Cerveja e beijo

Já aviso: quando a cerveja desce gelada, o perigo sobe quente.

Tava uma noite daquelas no morro — nem muito quente, nem muito fria, só perfeita pra dar ruim. O tipo de noite que o vento carrega fofoca e os olhos se perdem em pele descoberta. Davi, já mais enturmado, resolveu colar num boteco que o pessoal chamava de “Refúgio”, mas que de refúgio não tinha nada. Ali era palco: palco de treta, palco de risada, palco de história pra contar no outro dia… se sobrevivesse.

E quem tava lá?

Ela.

Camila. Com o shortinho de sempre, sorriso nos lábios e um copo de cerveja tão gelado que dava até dó da garrafa. Sentada na mesa do canto, perna cruzada, rindo alto de algo que só ela achava graça. Porque Camila tinha dessas: ria como se soubesse mais que os outros. E quase sempre… sabia.

Davi chegou de mansinho, achando que ia passar batido. Que nada! Camila já tinha visto ele na entrada e já tinha tramado toda a cena mentalmente. Ela era dessas — não dava ponto sem nó.

— Olha quem apareceu — ela soltou, levantando o copo na direção dele como se fosse um brinde. — O moço do Wi-Fi.

— Tava sem sinal por aqui? — ele respondeu, com aquele sorrisinho torto que já era quase marca registrada.

— Tava sem graça, na verdade. Mas aí você chegou.

ZÁS! Primeira cutucada, e Davi tentou não tropeçar na própria marra. Sentou sem ser convidado, porque né… orgulho de macho é igual lata de refrigerante vazia: faz barulho, mas não tem nada dentro.

— Vai querer cerveja ou vai continuar nessa pose de funcionário público em horário de plantão?

Camila não perdoava. Ela alfinetava com charme e deixava a vítima feliz por sangrar.

— Só se você pagar — ele rebateu, entrando no jogo.

— Se eu pagar, cê vai beber ou vai me investigar?

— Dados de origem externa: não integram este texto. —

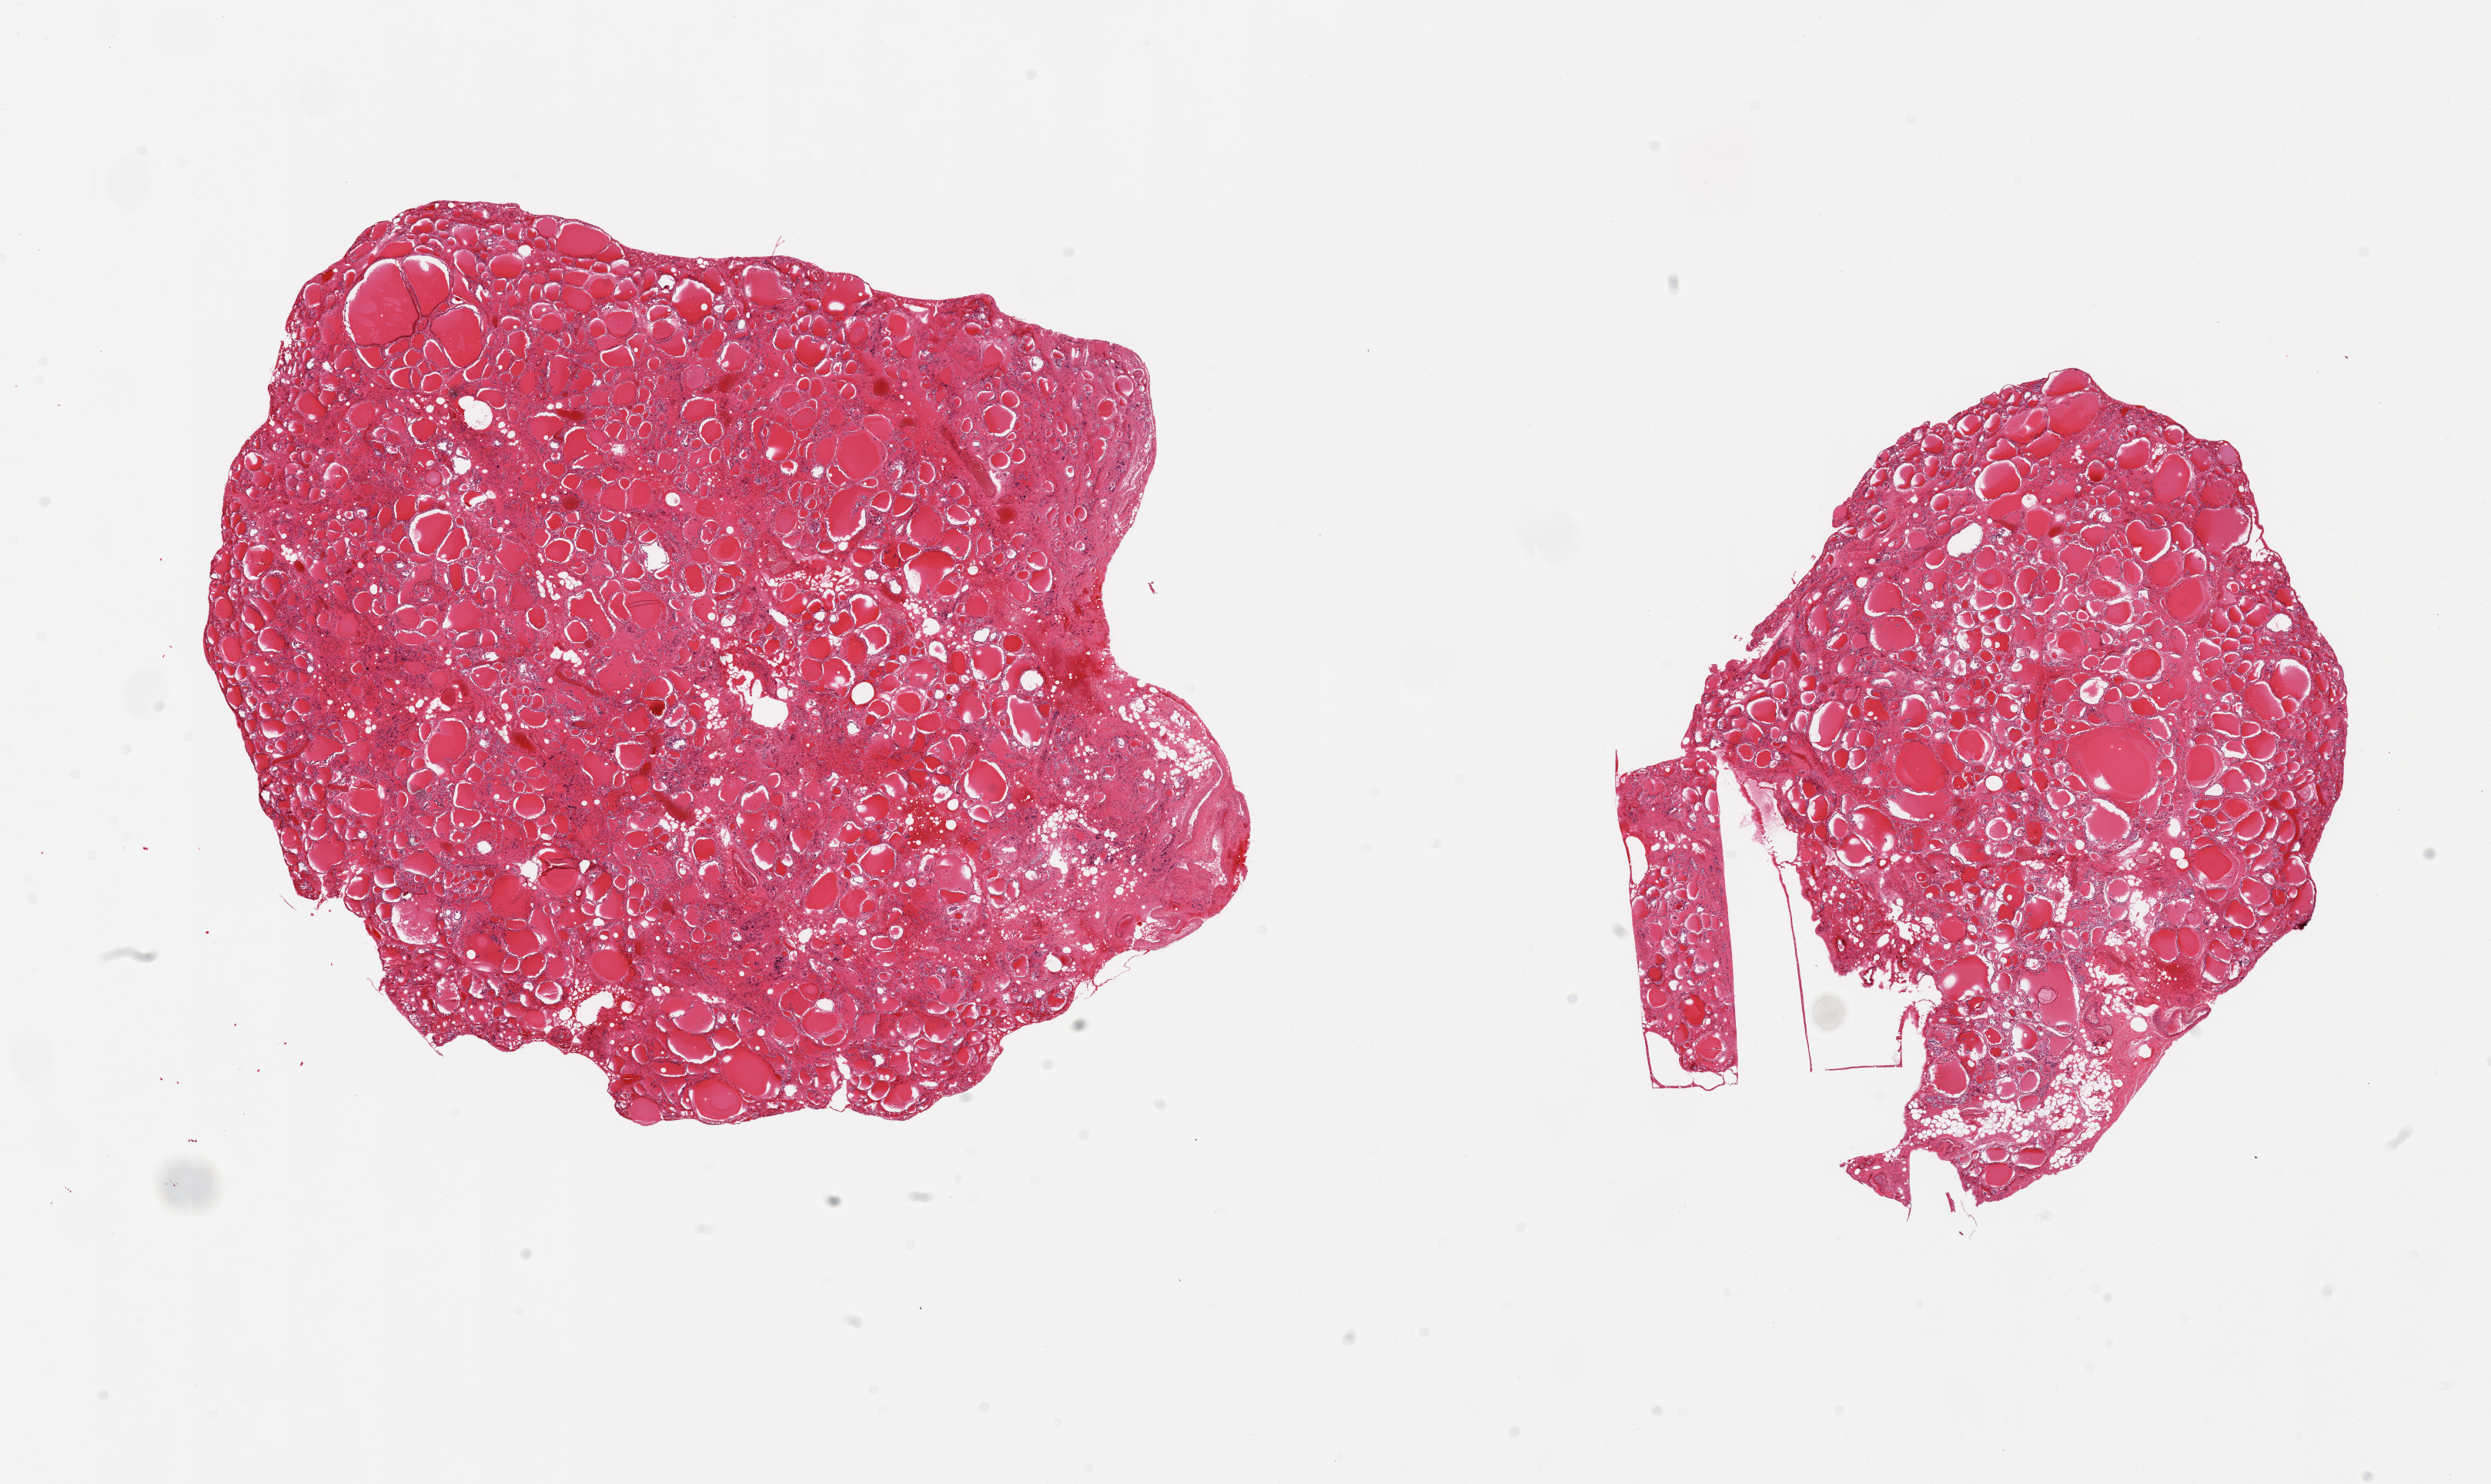
Digitized haematoxylin and eosin-stained section, brightfield — whole scanned area (about 25.6 x 15.2 mm) shown as a low-resolution overview, PAXgene-fixed, paraffin-embedded tissue, sampled site (target tissue): thyroid, donor tissue sample. Donor sex: male.
* pathologist's review note for this sample: 2 pieces, minute colloid cyst, no abnormalities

PLAU! Segunda cutucada. E agora sim, o clima pegou fogo. Mas era fogo gostoso, fogo de olhar demorado, de sorriso de canto, de gente que já se sacaneia de propósito só pra ter motivo pra ficar perto.

Camila chamou o garçom com o estalar dos dedos e pediu duas.

— Cê não me parece muito de boteco — ela disse, passando a unha no rótulo da garrafa. — Parece mais aqueles boy que bebe vinho e finge que sabe o que é tanino.

— E você parece que lê gente demais.

— Eu leio mesmo. Principalmente quando o livro é bonito.

PÁ! Terceira. Davi até disfarçou, levou a garrafa à boca, mas a cerveja parecia esquentar no gargalo.

Ela era fogo. E ele, coitado, achando que tava no comando.

— Tu sempre é assim com todo mundo? — ele perguntou, meio rindo, meio tenso.

— Só com quem vale a pena perder tempo.

Aí ficou em silêncio por dois segundos. E em morro, dois segundos de silêncio é igual a cinco minutos de cidade grande. É muito.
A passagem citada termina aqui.